Santa Casa de Campo Grande (MS) — Prova 2025

Enunciado

Gestante é encaminhada ao pré-natal de alto risco, pois no exame citológico foi evidenciado presença de coilócitos. O mais provável diagnóstico neste caso é:

Alternativas

  1. A) Infecção por cândida.
  2. B) Presença de papilomavirus.
  3. C) Câncer in situ do colo uterino.
  4. D) Reação decidual do colo.

Pérola Clínica

Coilócitos em citologia cervical → marcador patognomônico de infecção por HPV.

Resumo-Chave

A presença de coilócitos no exame citopatológico cervical é um achado característico e patognomônico da infecção pelo Papilomavírus Humano (HPV). Este achado indica uma alteração celular induzida pelo vírus, sendo crucial para o diagnóstico e manejo no pré-natal de alto risco.

Contexto Educacional

A presença de coilócitos no exame citopatológico cervical é um achado de extrema importância na prática ginecológica e obstétrica, especialmente no contexto do pré-natal de alto risco. Os coilócitos são células escamosas anormais que apresentam características morfológicas específicas, como um halo perinuclear claro e um núcleo hipercromático e irregular. Sua identificação é patognomônica da infecção pelo Papilomavírus Humano (HPV), o principal agente etiológico das lesões pré-cancerígenas e do câncer de colo uterino. A epidemiologia do HPV é vasta, sendo uma das infecções sexualmente transmissíveis mais comuns globalmente. A fisiopatologia da formação dos coilócitos está diretamente ligada à ação do HPV nas células epiteliais. O vírus induz alterações citoplasmáticas e nucleares que resultam na morfologia característica dos coilócitos, refletindo a replicação viral e a alteração do ciclo celular. O diagnóstico é feito através da citologia cervical (Papanicolau), que permite a triagem e identificação precoce dessas alterações. Em gestantes, a detecção de coilócitos exige um manejo cuidadoso, pois a infecção por HPV pode persistir ou progredir durante a gravidez, embora a maioria das lesões de baixo grau regrida espontaneamente. O tratamento da infecção por HPV em gestantes é conservador, com acompanhamento rigoroso e colposcopia, se indicada, para avaliar a extensão e o grau das lesões.
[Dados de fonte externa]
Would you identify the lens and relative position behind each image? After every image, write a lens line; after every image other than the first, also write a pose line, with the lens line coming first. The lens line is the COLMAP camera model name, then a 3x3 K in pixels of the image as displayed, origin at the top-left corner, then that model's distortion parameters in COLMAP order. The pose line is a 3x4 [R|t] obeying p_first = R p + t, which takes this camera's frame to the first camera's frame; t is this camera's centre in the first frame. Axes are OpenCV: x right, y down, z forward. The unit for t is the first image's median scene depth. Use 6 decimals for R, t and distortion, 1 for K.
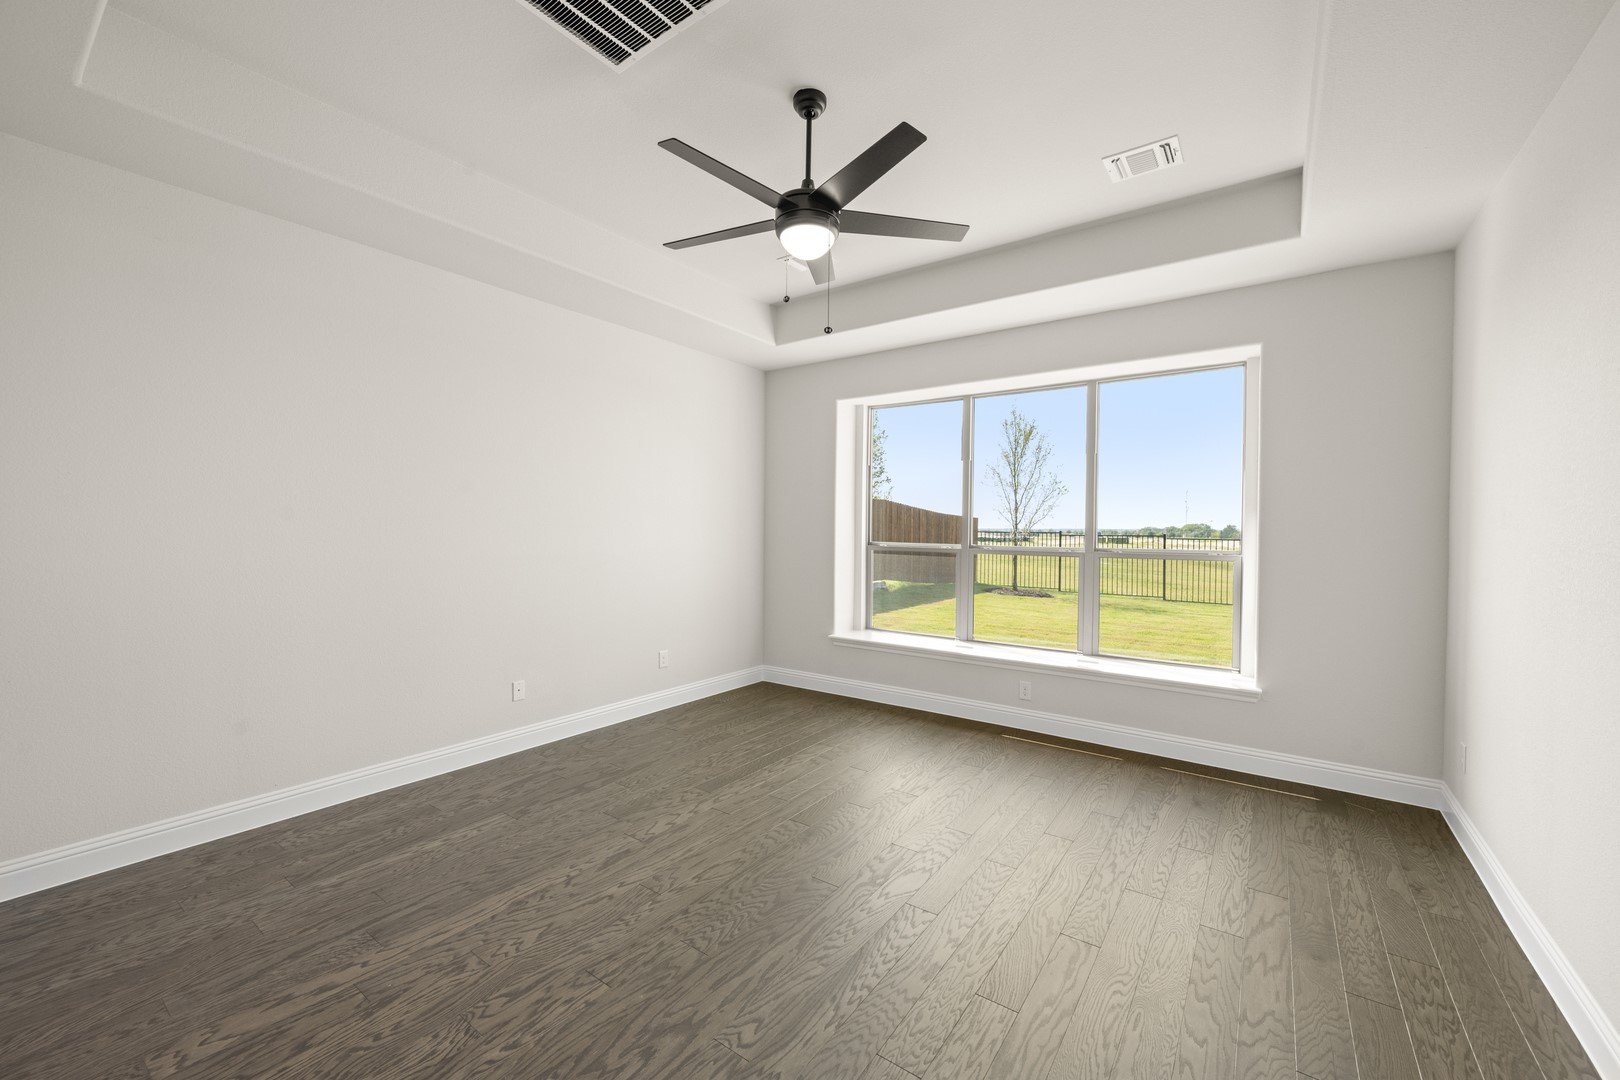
lens RADIAL K [[638.1, 0, 814.4], [0, 638.1, 536.9], [0, 0, 1]] dist [0.000526, 0.000322]
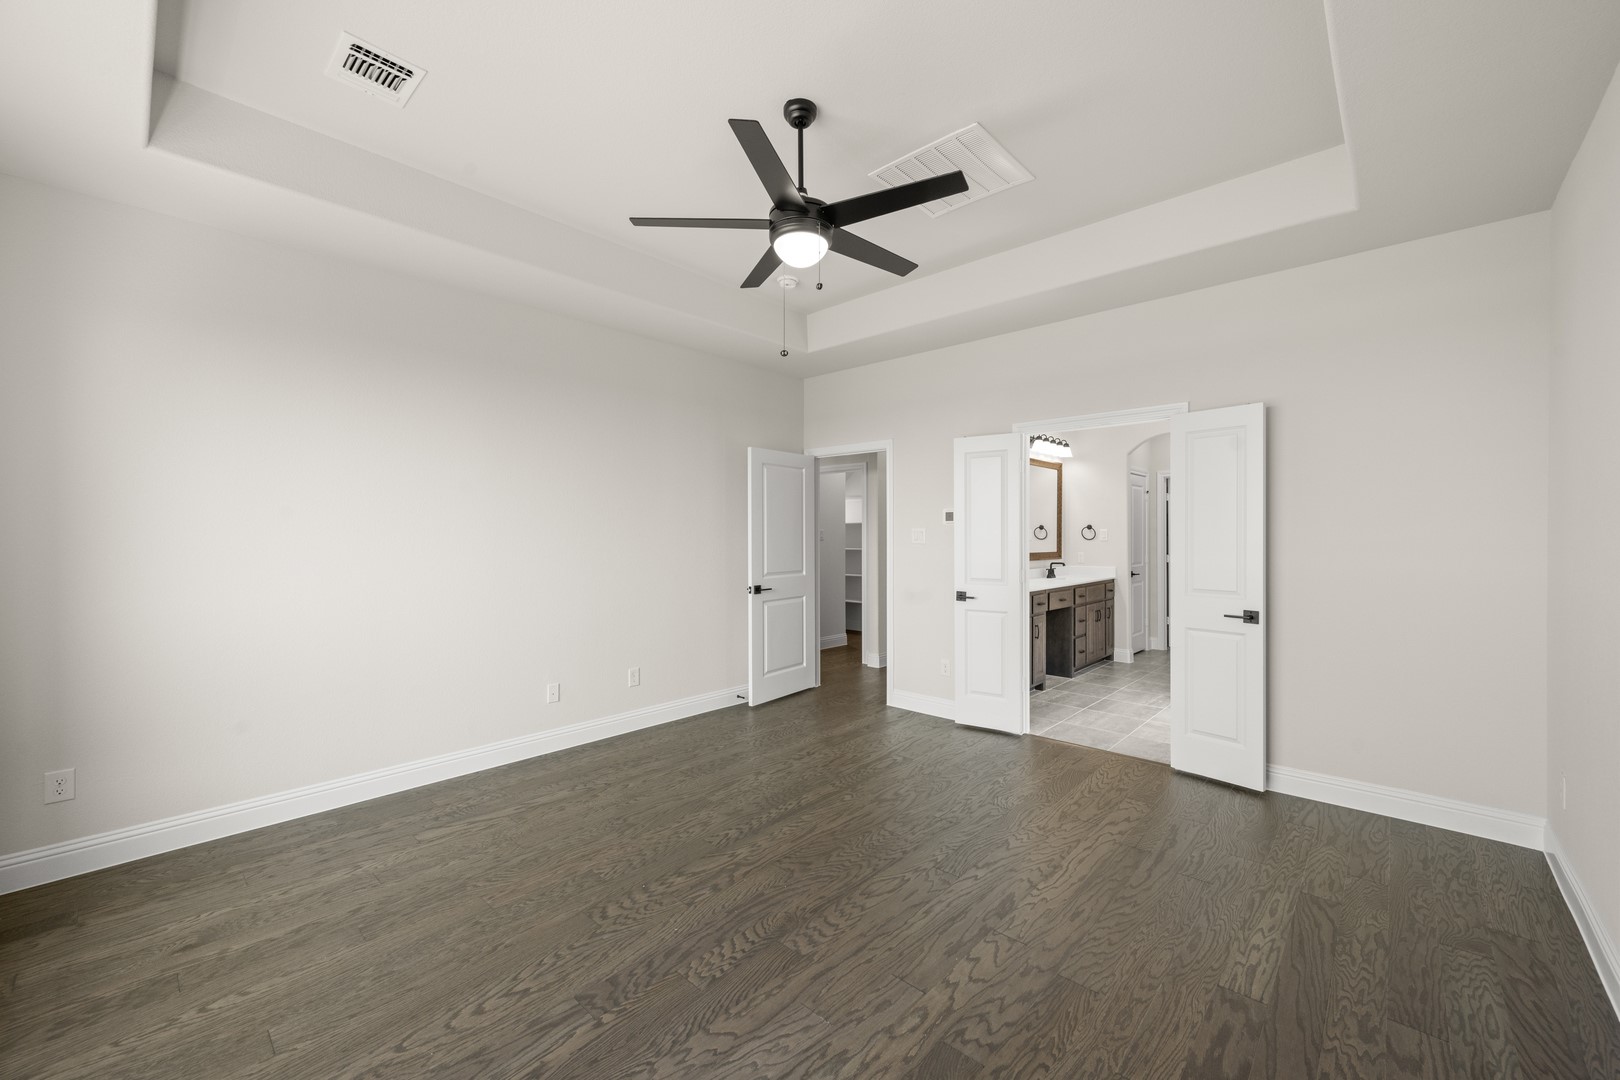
lens RADIAL K [[638.1, 0, 814.4], [0, 638.1, 536.9], [0, 0, 1]] dist [0.000526, 0.000322]
pose [[-0.993095, -0.007222, 0.117092, -0.147319], [-0.005228, 0.999836, 0.017330, -0.026498], [-0.117198, 0.016598, -0.992970, 1.921747]]
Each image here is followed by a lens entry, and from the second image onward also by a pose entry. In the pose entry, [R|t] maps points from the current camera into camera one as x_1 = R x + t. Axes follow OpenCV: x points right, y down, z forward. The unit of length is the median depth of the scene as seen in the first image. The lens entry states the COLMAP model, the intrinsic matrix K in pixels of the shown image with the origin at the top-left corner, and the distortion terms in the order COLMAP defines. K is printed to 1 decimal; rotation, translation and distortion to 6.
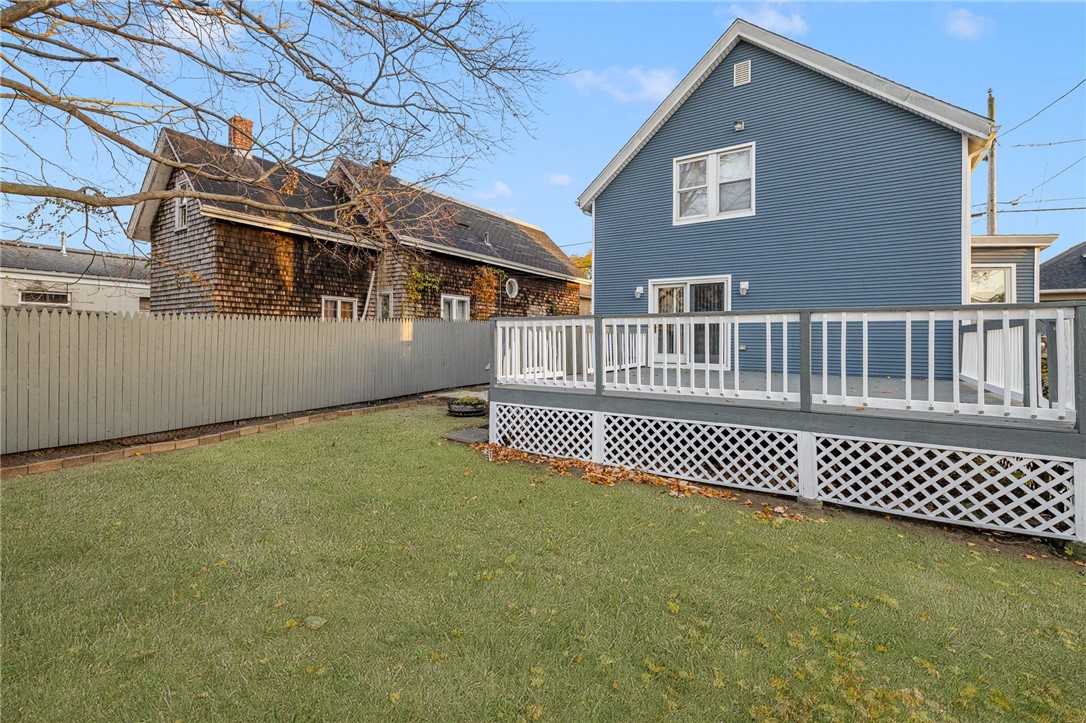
lens RADIAL K [[468.3, 0, 542.2], [0, 468.3, 333.0], [0, 0, 1]] dist [0.002002, 0.000223]
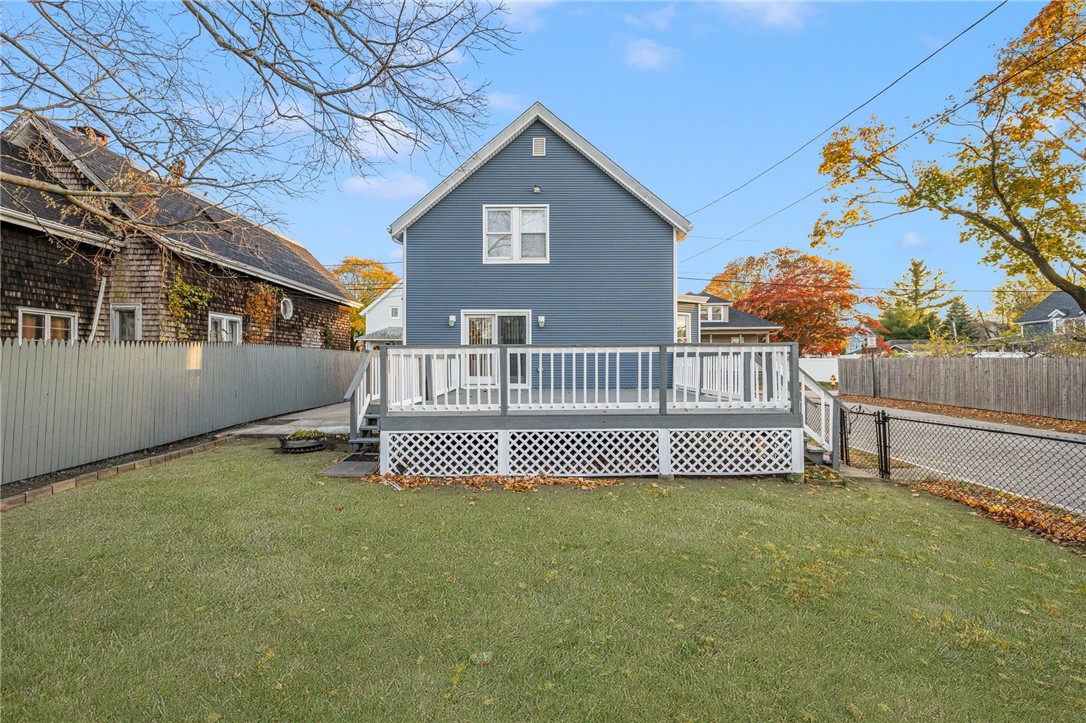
lens RADIAL K [[438.3, 0, 536.9], [0, 438.3, 358.7], [0, 0, 1]] dist [0.000291, -0.000198]
pose [[0.837146, -0.006964, 0.546936, -0.376131], [0.002956, 0.999962, 0.008207, -0.012373], [-0.546972, -0.005254, 0.837134, 0.066095]]
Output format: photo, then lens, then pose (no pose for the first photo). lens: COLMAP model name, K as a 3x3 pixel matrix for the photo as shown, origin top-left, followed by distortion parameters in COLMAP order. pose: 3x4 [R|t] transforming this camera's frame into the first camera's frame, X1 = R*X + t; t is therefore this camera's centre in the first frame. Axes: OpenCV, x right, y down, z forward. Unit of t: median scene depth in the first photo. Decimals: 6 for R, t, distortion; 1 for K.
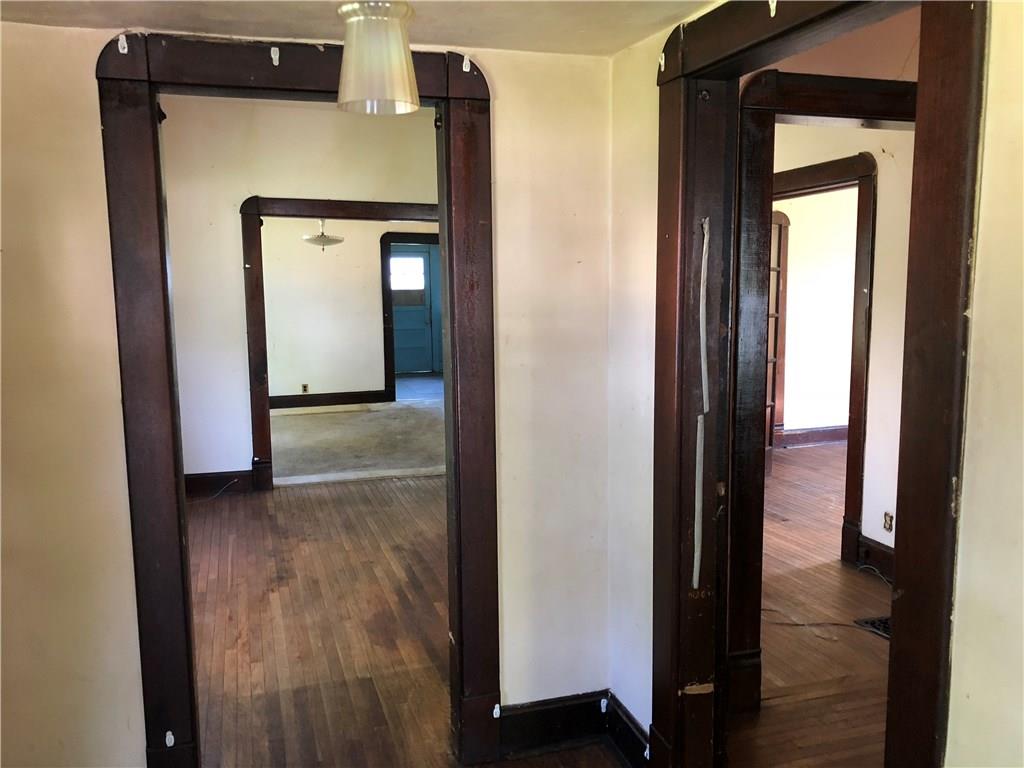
lens RADIAL K [[846.6, 0, 530.9], [0, 846.6, 384.6], [0, 0, 1]] dist [0.032438, -0.022016]
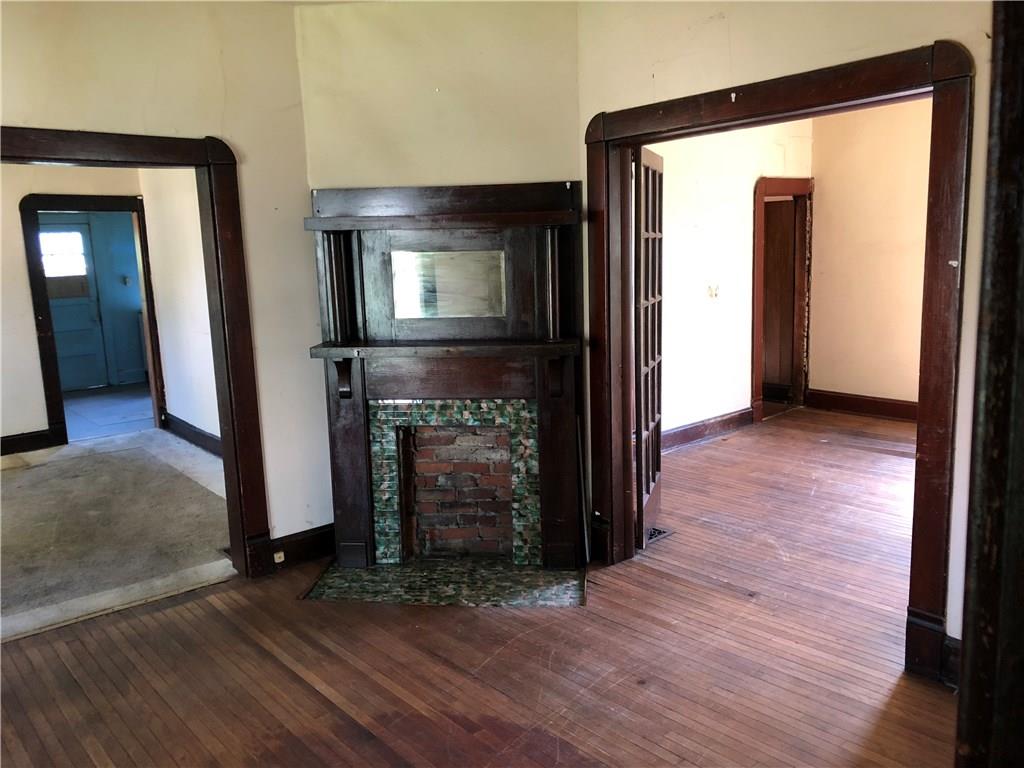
lens RADIAL K [[846.6, 0, 512.2], [0, 846.6, 368.7], [0, 0, 1]] dist [0.032438, -0.022016]
pose [[0.932289, -0.083994, 0.351827, -0.102978], [0.077824, 0.996464, 0.031672, -0.056134], [-0.353243, -0.002147, 0.935529, 0.380362]]
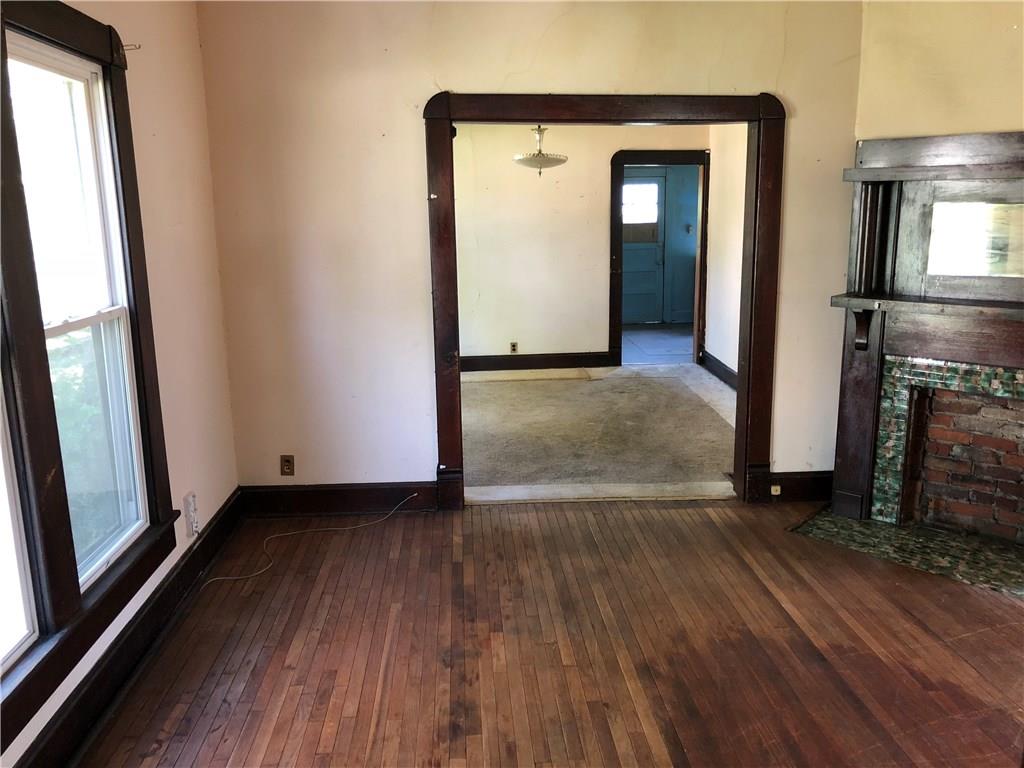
lens RADIAL K [[846.6, 0, 507.9], [0, 846.6, 376.2], [0, 0, 1]] dist [0.032438, -0.022016]
pose [[0.962574, 0.044066, -0.267414, -0.079810], [-0.025033, 0.996931, 0.074171, -0.044173], [0.269861, -0.064701, 0.960723, 0.326438]]
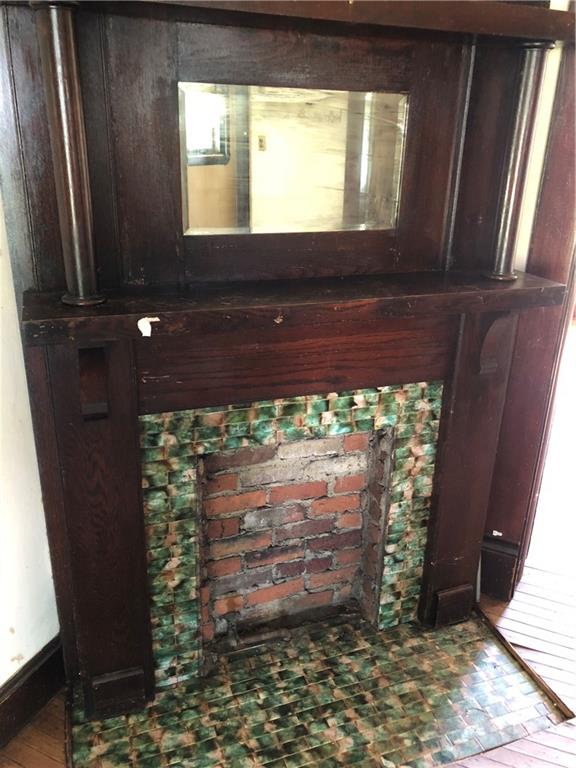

Procedimentos invasivos são geralmente postergados para o pós-parto, a menos que haja suspeita de lesão de alto grau com risco de progressão para câncer invasivo. O prognóstico para a maioria das gestantes com coilócitos é bom, com muitas lesões regredindo após o parto. A educação sobre prevenção, incluindo vacinação contra HPV e sexo seguro, é fundamental para reduzir a incidência e as complicações associadas a esta infecção.

Perguntas Frequentes

Quais são os sinais citológicos da infecção por HPV além dos coilócitos?

Além dos coilócitos, a infecção por HPV pode apresentar disceratose, binucleação, hipercromasia nuclear e halo perinuclear, que são alterações celulares características.

Qual a conduta inicial para uma gestante com coilócitos no exame citológico?

A conduta inicial para gestantes com coilócitos envolve acompanhamento mais rigoroso no pré-natal de alto risco, podendo incluir colposcopia e biópsia se houver lesões de alto grau, sempre com cautela para evitar procedimentos invasivos desnecessários durante a gestação.

Como os coilócitos se formam nas células cervicais?

Os coilócitos são queratinócitos escamosos com núcleos irregulares, hipercromáticos e frequentemente binucleados, circundados por um halo perinuclear claro (vacuolização citoplasmática), resultantes da replicação viral do HPV.